Versuche der Bestechung
Nach dem Verlassen des Gerichtssaals sagte Fadil damals: „Im Gegensatz zu den anderen habe ich immer die Wahrheit gesagt. Es gab zahlreiche Versuche der Bestechung von Seiten Berlusconis.“ Ihr sei Schweigegeld angeboten worden, sie habe aber abgelehnt. „Ich habe Angst, man weiß nicht, mit wem man es da zu tun hat“, sagte Fadil. Außerdem fügte sie hinzu, sie plane die Veröffentlichung eines Buches, in dem sie die Hintergründe der Bunga-Bunga-Abende in Berlusconis Privatresidenz Arcore bei Mailand aufdecken werde.
Die Bunga-Bunga-Affäre nahm im Jahr 2010 ihren Lauf, nachdem die Teilnahme der damals minderjährigen Karima El Marough an den Berlusconi-Festen aufflog.

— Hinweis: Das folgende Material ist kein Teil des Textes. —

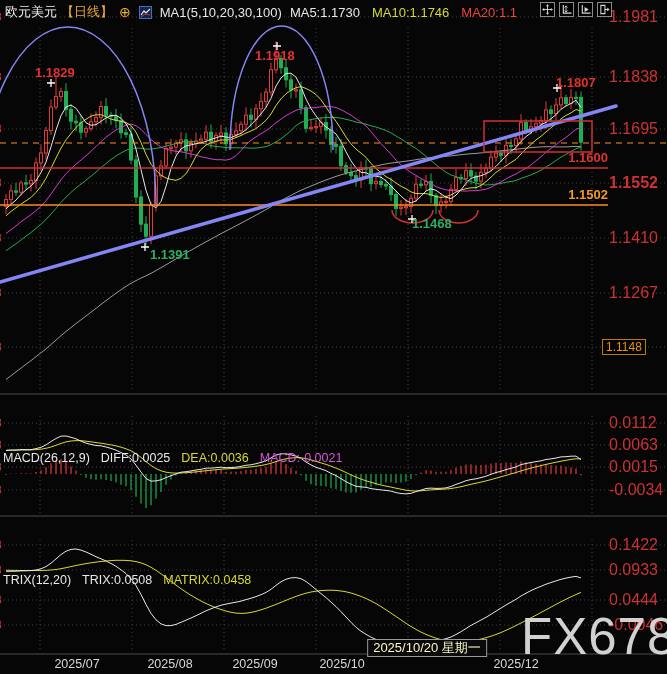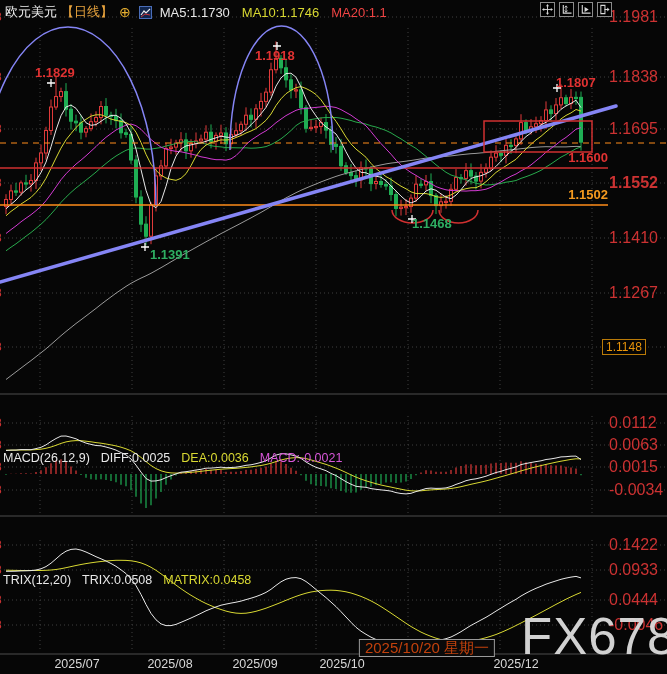--- a/index.html
+++ b/index.html
@@ -23,21 +23,21 @@
         align-items:center;justify-content:center;cursor:pointer;}
   
   .legendrow{left:3px;display:flex;gap:11px;font-size:12.5px;color:#e8e8e8;margin-top:48px;}
   .lg-yellow{color:#d8d832;}
   .lg-magenta{color:#d856d8;}
   
   .ylab{position:absolute;left:609px;transform:translateY(-50%);font-size:16px;color:#cc3232;z-index:2;}
   .ylab-boxed{position:absolute;left:602px;transform:translateY(-50%);font-size:12px;color:#e8940a;
               border:1px solid #b97a08;background:#050505;padding:0 3px;z-index:2;}
   .xlab{position:absolute;top:657px;transform:translateX(-50%);font-size:12.5px;color:#d8d8d8;z-index:2;}
-  .x-highlight{position:absolute;top:639px;transform:translateX(-50%);font-size:15px;color:#c2410c;
+  .x-highlight{position:absolute;top:639px;transform:translateX(-50%);font-size:13px;color:#fef9c3;
                border:1px solid #9a9a9a;background:#0a0a0a;padding:0 5px;line-height:16px;z-index:2;}
   .annot{position:absolute;font-size:13px;font-weight:bold;z-index:2;}
   .annot-r{position:absolute;font-size:13px;font-weight:bold;z-index:2;text-align:right;}
   .watermark{left:521px;top:607px;font-size:51px;color:#dcdcdc;letter-spacing:1px;z-index:4;opacity:.95;}
 </style>
 </head>
 <body>
 
 <svg id="chart-svg" width="667" height="674" viewBox="0 0 667 674">
     <g>
@@ -487,20 +487,21 @@
   <span class="t-title">欧元美元</span>
   <span class="t-period">【日线】</span>
   <span class="t-plus">⊕</span>
   <span class="t-chart-ico">
     <svg width="13" height="13" viewBox="0 0 13 13">
         <rect x="0.5" y="0.5" width="12" height="12" fill="#10254d" stroke="#4a6db8"></rect>
         <polyline points="2,9 5,5 7,7 11,3" fill="none" stroke="#e8e8e8" stroke-width="1.2"></polyline>
         <polyline points="2,11 6,8 11,9" fill="none" stroke="#cc3232" stroke-width="1"></polyline>
       </svg>
   </span>
+  <span class="t-ma1">MA1(5,10,20,30,100)</span>
   <span class="t-ma5">MA5:1.1730</span>
   <span class="t-ma10">MA10:1.1746</span>
   <span class="t-ma20">MA20:1.1</span>
 </div>
 
 <div class="overlay toolbar">
   <span class="tool">
     <svg width="11" height="11" viewBox="0 0 12 12">
         <path d="M6 1v10M1 6h10" stroke="#d8d8d8" stroke-width="1" fill="none"></path>
         <path d="M6 0l1.6 2.4H4.4zM6 12l1.6-2.4H4.4zM0 6l2.4-1.6v3.2zM12 6l-2.4-1.6v3.2z" fill="#d8d8d8"></path>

In einem Verfahren wegen Amtsmissbrauch und Prostitution Minderjähriger wurde Berlusconi 2015 definitiv freigesprochen, das Kassationsgericht bekräftigte damals, es sei zu Prostitution gekommen, es sei aber nicht nachweisbar, dass Berlusconi von der Minderjährigkeit El Maroughs wusste. Die Anklage im noch laufenden Verfahren nimmt an, der Ex-Ministerpräsident, der weiterhin die von ihm gegründete Partei Forza Italia leitet, habe Zeuginnen mit insgesamt rund zehn Millionen Euro bestochen.
Ringe und ein Kuvert
Auf den Tod von Fadil angesprochen sagte der 82-Jährige: „Ich habe diese Person nie kennengelernt und nie mit ihr gesprochen.“ Mehrere Personen behaupten das Gegenteil. So spricht der frühere Berlusconi-Freund und wegen der Ruby-Affäre zu vier Jahren und zehn Monaten Haft verurteilte TV-Moderator Emilio Fede von mindestens drei Besuchen Fadils in Berlusconis Privatresidenz. Auch Fadil selbst berichtet von mehreren Begegnungen mit dem Ex-Ministerpräsidenten, darunter einer Begegnung im Februar 2010. Berlusconi habe ihr in seinem Büro eine Uhr mit dem Wappen des AC Mailand, Ringe sowie ein Kuvert mit 2000 Euro überreicht.